#### Data extracts ####
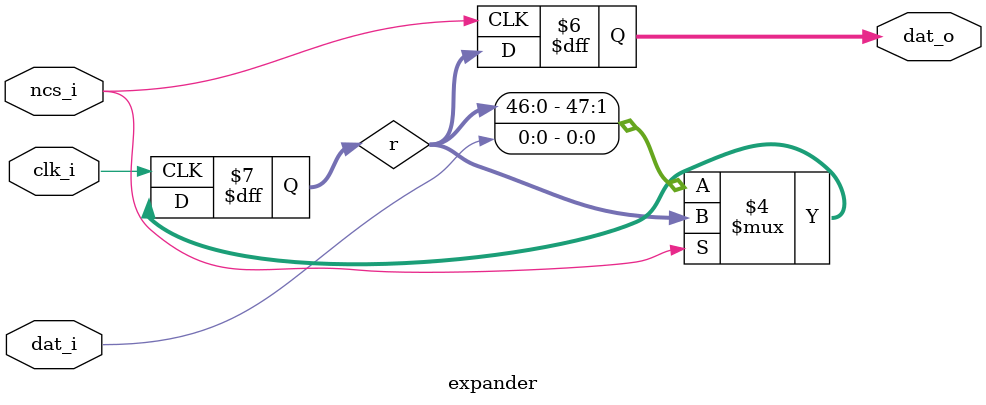
<source format=v>
module expander (
	  dat_i
	, dat_o
	, clk_i
	, ncs_i
);

//
// parameters
//
	parameter width = 48;

//
// I/O
//
	input dat_i;
	output reg [width-1:0] dat_o;
	input clk_i;
	input ncs_i;
	
//
// Internal Wires & Registers
//
	reg [width-1:0] r;
	
//
// Module Description
//
	always @ (posedge clk_i) begin
		if(!ncs_i) begin
			r <= {r[width-2:0], dat_i};
		end
	end
	
	always @ (posedge ncs_i)
		dat_o <= r;
		
endmodule
	
</source>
####
-- Instructions to follow --
Write out the data above in full and exactly, but not the pictures.

-- Answer --
<source format=v>
module expander (
	  dat_i
	, dat_o
	, clk_i
	, ncs_i
);

//
// parameters
//
	parameter width = 48;

//
// I/O
//
	input dat_i;
	output reg [width-1:0] dat_o;
	input clk_i;
	input ncs_i;
	
//
// Internal Wires & Registers
//
	reg [width-1:0] r;
	
//
// Module Description
//
	always @ (posedge clk_i) begin
		if(!ncs_i) begin
			r <= {r[width-2:0], dat_i};
		end
	end
	
	always @ (posedge ncs_i)
		dat_o <= r;
		
endmodule
	
</source>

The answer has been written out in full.